Drawing Tools

Drawing Tools

This is a list of items that can be used to draw with.  Each section is sold by a variety of different sellers and manufacturers.  While I did not mention any by manufacturer name you may want to sample a few brands to determine which is more comfortable for you in price and in quality.

Pencils:  Graphite pencils or mechanical Pencils. 

B are soft darker and need more sharpening

H Harder lighter and needs less sharpening

2H Lighter than and HB or #2 pencil

HB about the same as a 2B or #2 pencil

2B/6B Darker than #2, if you’re a light hand drawer then use a 6B

No matter the pencil the amount of pressure ads to the darkness but be careful with pressure you could be adding indentations on your surface.  If you’re doing the drawing for a watercolor be extra careful to avoid indentations or grooves as the water will settle in those heave marks unless that is your intention.

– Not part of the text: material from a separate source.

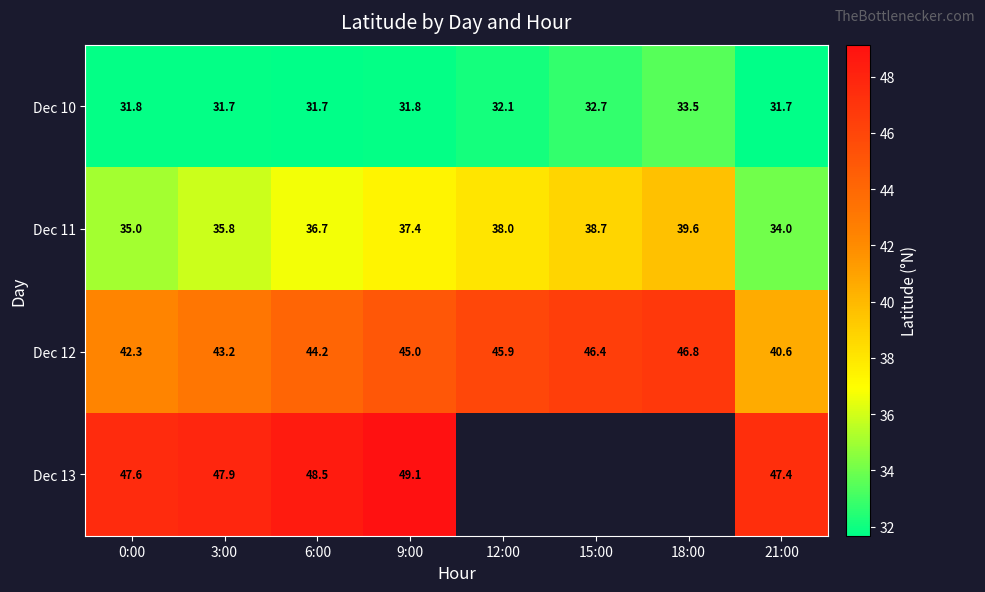

What is the difference between the maximum and minimum values in the Dec 11 series?

5.6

Sketch Book: This should be a book you want to draw in daily or as much as possible.  This book should be more for your practice and exercises.  The more you draw the better you will become. I suggest a hard or durable cover and try to get one with a good surface.

Surface:  Represents the drawing surface which is the paper tooth or texture. 

Heavier tooth is good for pastels, charcoal, or colored pencil.

Smooth tooth is good for graphite, pen & ink

Bristol is good for Ink (out of the bottle)

Newsprint is usually a smooth tooth good practice paper and is very affordable but normally is not acid free and could yellow over time.  Not good for finished artwork but great for practice.

No matter the paper surface look for acid free which is less likely to deterioration.


Erasers:  Be aware of the different types as not all erasers work the same.

Vinyl or Plastic erasers are the strongest and work with friction meaning you must rub and move the eraser across the surface to work.  Can cause smudges and tears in your paper if you press too hard.

Rubber or Pink Pearl easer which is one of the most popular and is weaker than the vinyl or plastic eraser but works in the same way using friction.  You must rub and move the eraser across the surface to work and may cause smudges but rarely tears the paper unless you use brute force and constant pressure on the area repeatedly.

Art Gum Eraser use friction but crumbles as it works and is best for delicate paper or mats and is less likely to tear.  You must use a brush, blowing with air or light hand sweeping to remove the crumbles after use.

Kneaded Eraser is pliable and can be shaped or kneaded for easy use. You can use light friction or dabbing to lift the lines.  No smudges and can be shaped to fit into tight areas.  You can knead stretch and reshape the kneaded eraser to move the pulled-up graphite from the eraser surface.


Pencil Sharpeners can perform well for different pencils so be aware that all sharpeners are good for all pencils.

Handheld sharpeners are better for color pencils which usually have a wax or oil binder.  If you use an electric pencil sharpener most likely you will damage the tip causing it to break more during sharpening.   Handheld can be used for most pencils except for mechanical pencils.

Mechanical pencils require a specific sharpener called a tub.  You pull out a small amount the lead place it gently into the large hole on the tub and rotate the pencil around in a circle.  The top will spin around the wedge inside for nice sharp edge.  Be careful not to spin to forcefully or you could break the point and will have to start again.  Depending on the brand of the pencil some come with a build in sharper at the top of the pencil for quick sharpening if you have forgotten or don’t have a tub.  The point will not be as long but will be sharp or use.  A tub is recommended for best results.

Electric Pencil Sharpeners are good for most pencil tips except for waxed or oil bound pencils and of course for mechanical pencils.  They sharper quickly and usually have container attached to hold the shavings.

A mounted Pencil sharper is like a handheld and works by you turning the handle to sharpen your pencils and usually has a container attached to hold the shavings.  Not food for Mechanical pencils and must use slowly and delicately for colored pencils.


Charcoal or Conte both come in pencil and stick form so you can choose which ever is best for your level of comfort or you can have both for varying use.  Both are smooth for tone and value.

Vine Charcoal is soft and easy to erase.

Compressed charcoal is dark and hard to erase.


Blending Stumps which are compressed rolled of paper.  You can use your finger, but you can get into more details with a stump.  There is also oil can be mixed in with your graphite that makes your drawing look dirty.  Stumps are optional.


Color pencils that should be quality types.  Traditional colored pencils are usually oil based or waxed based.  Waxed based colored pencils are easier to blend and are great for beginners.